> COMPLETE THE FOLLOWING:
[1] According to the article about the Nazi war crimes trial, how many Jews were killed in one day in the sand hills outside Domachevo?
[2] Please write the next part of the news report on the Domachevo war crimes trial, picking up after its final sentence.

> PROVIDED TEXT:
Jury see pictures of Death Road

THE JURY in Britain's first Nazi war crimes trial was yesterday shown photographs in Eastern Europe where a South London pensioner is alleged to have murdered 20 Jews more than 50 years ago.

Over a period of several hours, the Old Bailey jury studied aerial and ground photographs of Domachevo, the town in Belarus where Polish-born Anthony Sawoniuk served with the police force during the Nazi occupation of 1941-44. The pictures showed the site of the Jewish ghetto, the sand hills on the outskirts of town where 2,900 Jews were killed in one day and the so-called Road of Death which linked the sand hills to the ghetto.

The evidence came during the third day of the trial of Mr Sawoniuk, 77, from Bermondsey, who is charged, under 1991 legislation, with four counts of murder in 1942. Mr Sawoniuk denies the charges.

Yesterday, John Nutting QC, for the prosecution, said it was important that the jury understood the layout of the town and its surrounding area.

In an unprecedented move, the court will next week visit Domachevo.

> GIVEN INFORMATION:
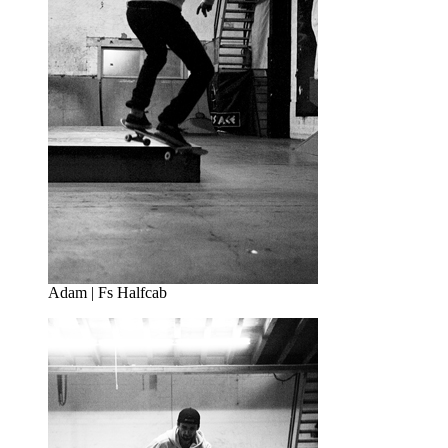
Adam | Fs Halfcab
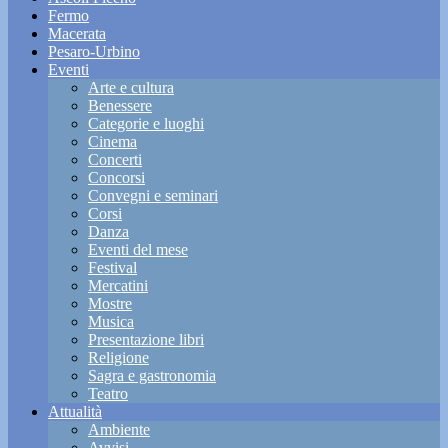
Fermo
Macerata
Pesaro-Urbino
Eventi
Arte e cultura
Benessere
Categorie e luoghi
Cinema
Concerti
Concorsi
Convegni e seminari
Corsi
Danza
Eventi del mese
Festival
Mercatini
Mostre
Musica
Presentazione libri
Religione
Sagra e gastronomia
Teatro
Attualità
Ambiente
Avvisi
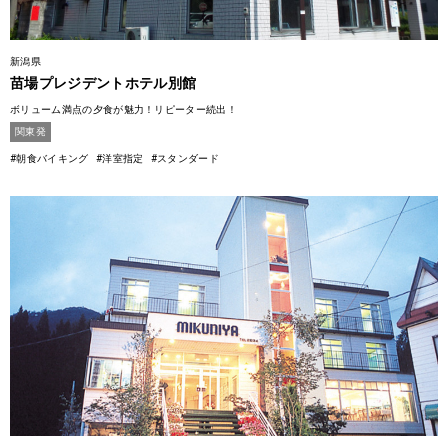
新潟県
苗場プレジデントホテル別館
ボリューム満点の夕食が魅力！リピーター続出！
関東発
#朝食バイキング
#洋室指定
#スタンダード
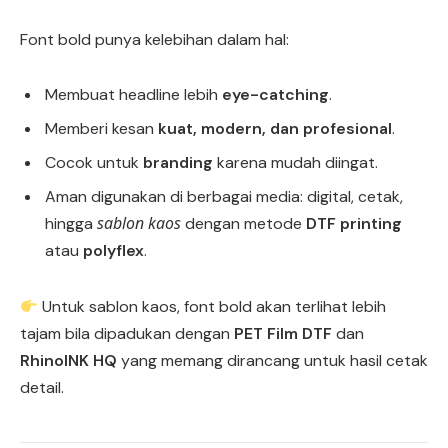
Font bold punya kelebihan dalam hal:
Membuat headline lebih
eye-catching
.
Memberi kesan
kuat, modern, dan profesional
.
Cocok untuk
branding
karena mudah diingat.
Aman digunakan di berbagai media: digital, cetak,
sablon kaos
hingga
dengan metode
DTF printing
atau
polyflex
.
Untuk sablon kaos, font bold akan terlihat lebih
tajam bila dipadukan dengan
PET Film DTF
dan
RhinoINK HQ
yang memang dirancang untuk hasil cetak
detail.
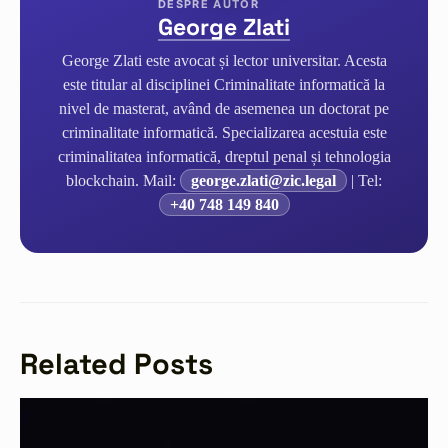
George Zlati
George Zlati este avocat și lector universitar. Acesta
este titular al disciplinei Criminalitate informatică la
nivel de masterat, având de asemenea un doctorat pe
criminalitate informatică. Specializarea acestuia este
criminalitatea informatică, dreptul penal și tehnologia
blockchain. Mail:
george.zlati@zic.legal
| Tel:
+40 748 149 840
Related Posts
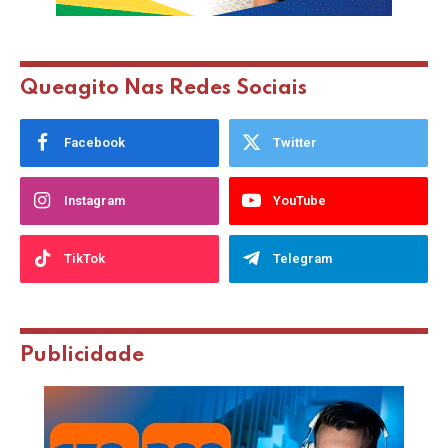
Queagito Nas Redes Sociais
Facebook
Twitter
Instagram
YouTube
TikTok
Telegram
Publicidade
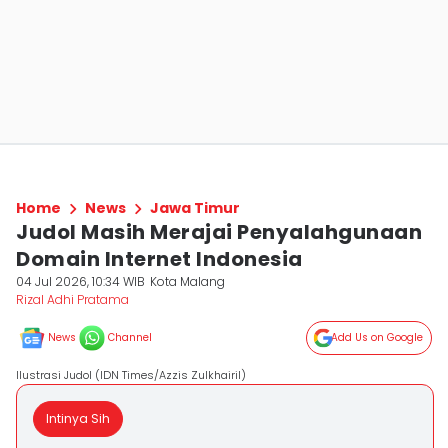
Home
News
Jawa Timur
Judol Masih Merajai Penyalahgunaan
Domain Internet Indonesia
04 Jul 2026, 10:34 WIB
Kota Malang
Rizal Adhi Pratama
News
Channel
Add Us on Google
Ilustrasi Judol (IDN Times/Azzis Zulkhairil)
Intinya Sih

> ACTIVITY ANSWERS:
[1] 2,900

[2]
Each photograph shown yesterday featured a different overview of the town which suffered under the Nazis. Photograph 33 showed the ghetto where the Germans insisted the Jewish population live in cramped conditions, with virtually no food and under persistent harassment from the authorities.

Photograph 35 showed the town's Catholic church. The jury had previously been told it was from here that a witness, Galina Puchkina, saw the Germans lead hundreds of Jews to the sand hills. She remembered hearing the sound of gunfire as the men, women and children were executed.

Mr Nutting alleged that on one occasion, a witness saw Mr Sawoniuk order 15 women to strip naked before shooting them and pushing them into a pre-dug grave.

The trial continues.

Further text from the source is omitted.